**What is being asked:** Leave out the pictures and repeat every record exactly.
[[ Data excerpts, beginning ]]
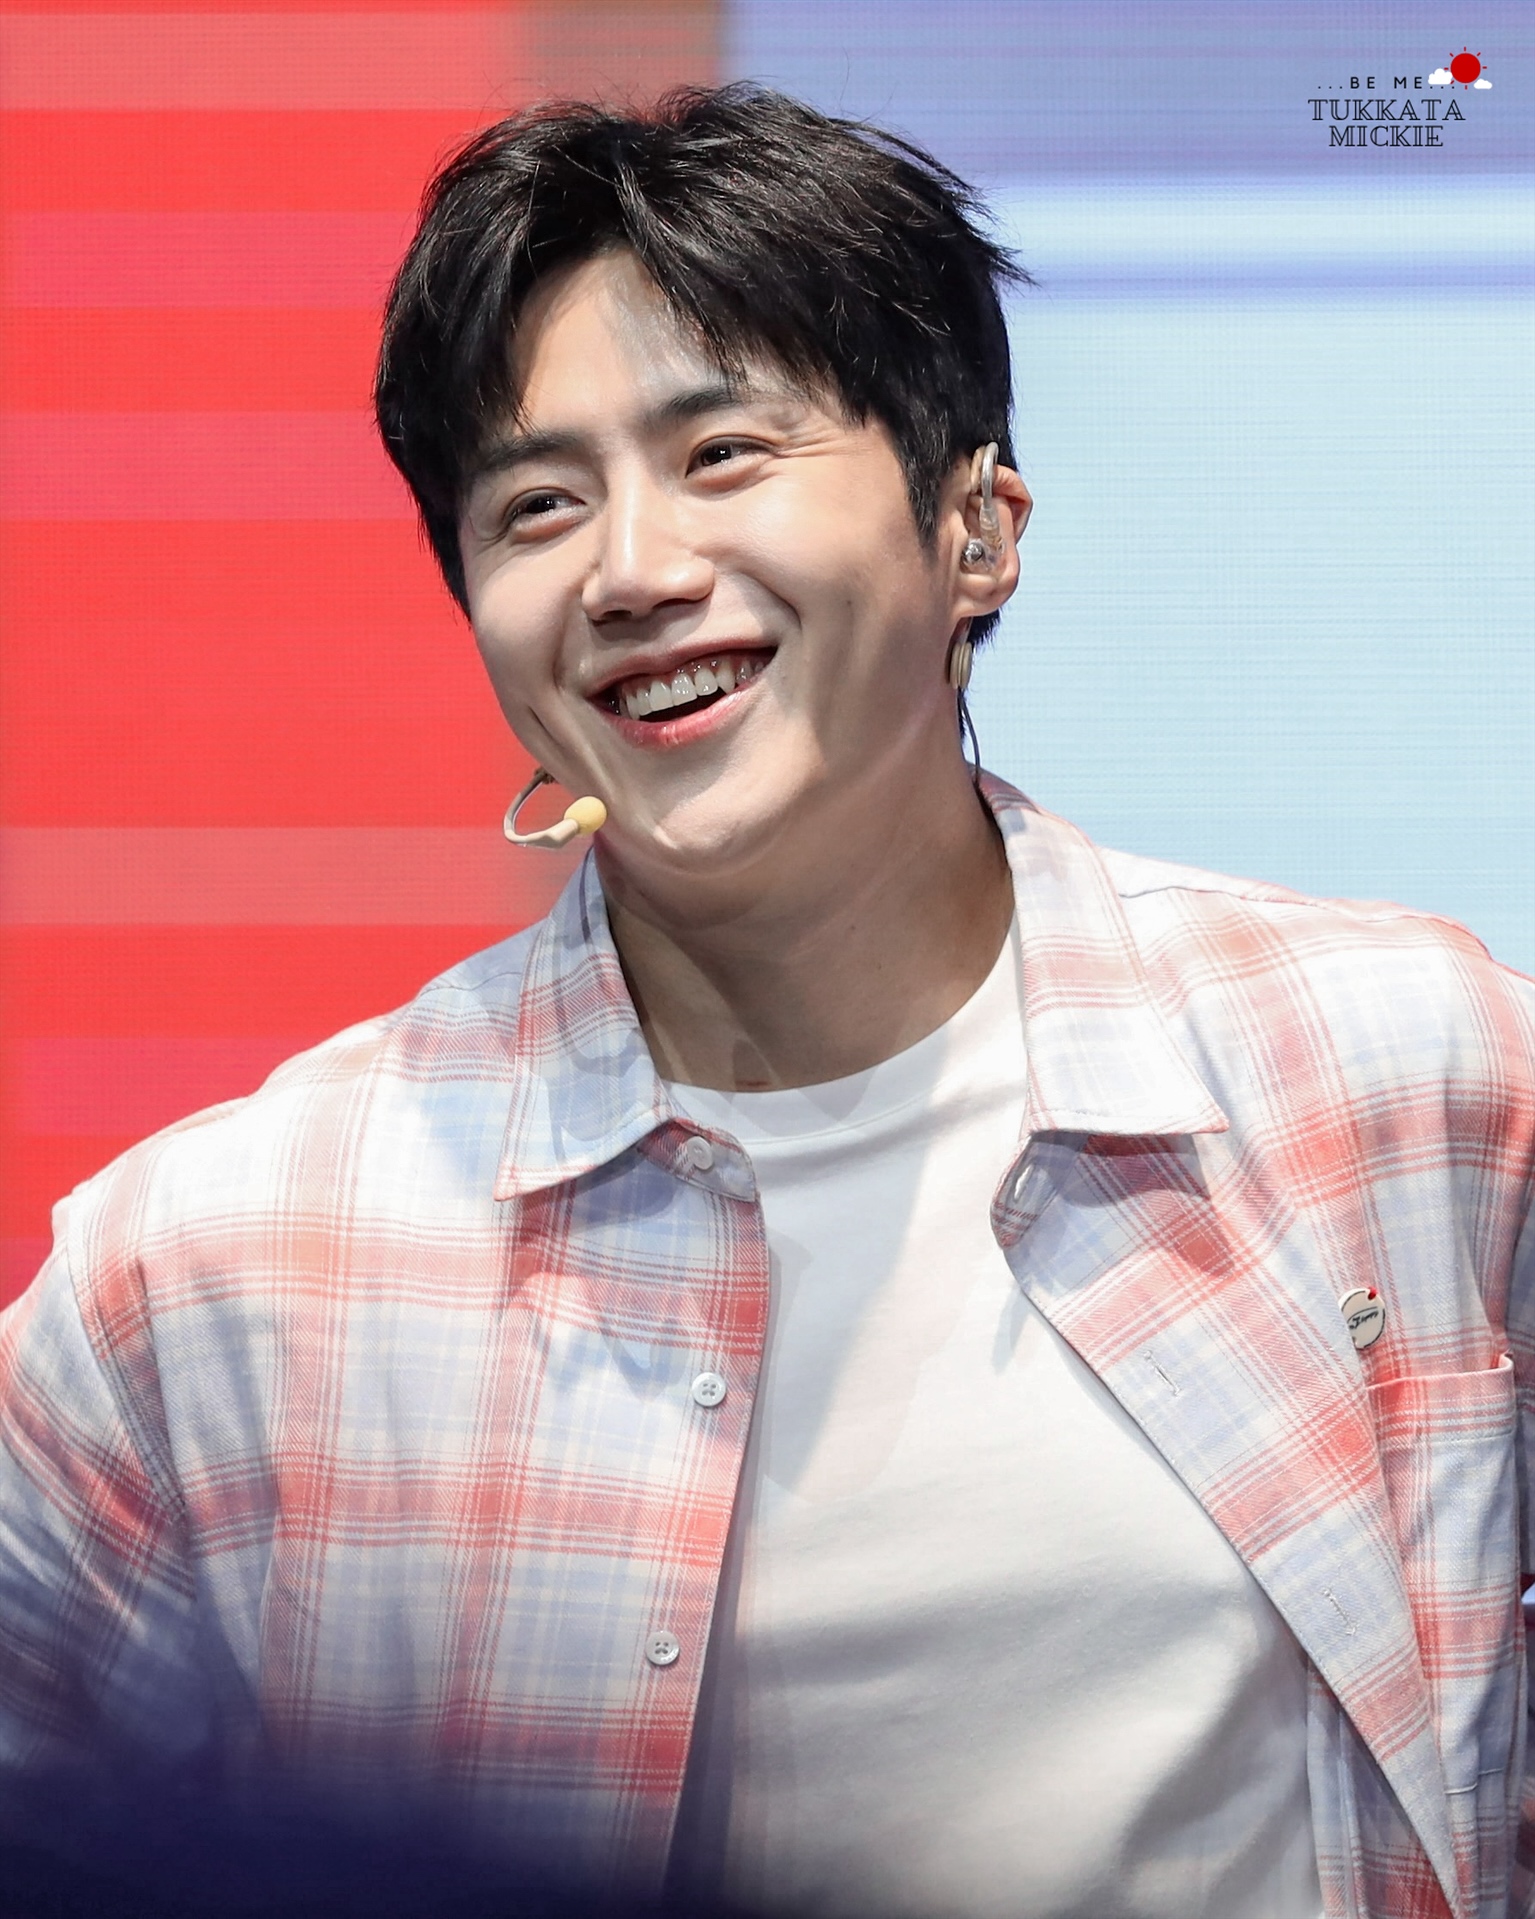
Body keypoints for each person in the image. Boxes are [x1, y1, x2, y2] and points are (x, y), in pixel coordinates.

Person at [1, 84, 1532, 1919]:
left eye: (722, 454)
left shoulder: (1413, 1074)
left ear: (977, 530)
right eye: (536, 506)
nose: (632, 574)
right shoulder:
[[ Data excerpts, end ]]
**Exercise result:**
Body keypoints for each person in the image. Boxes are [x1, y1, x2, y2] and points are (x, y), in pixel coordinates.

Person at [1, 84, 1532, 1919]:
left eye: (722, 454)
left shoulder: (1413, 1074)
left ear: (977, 530)
right eye: (536, 506)
nose: (632, 574)
right shoulder:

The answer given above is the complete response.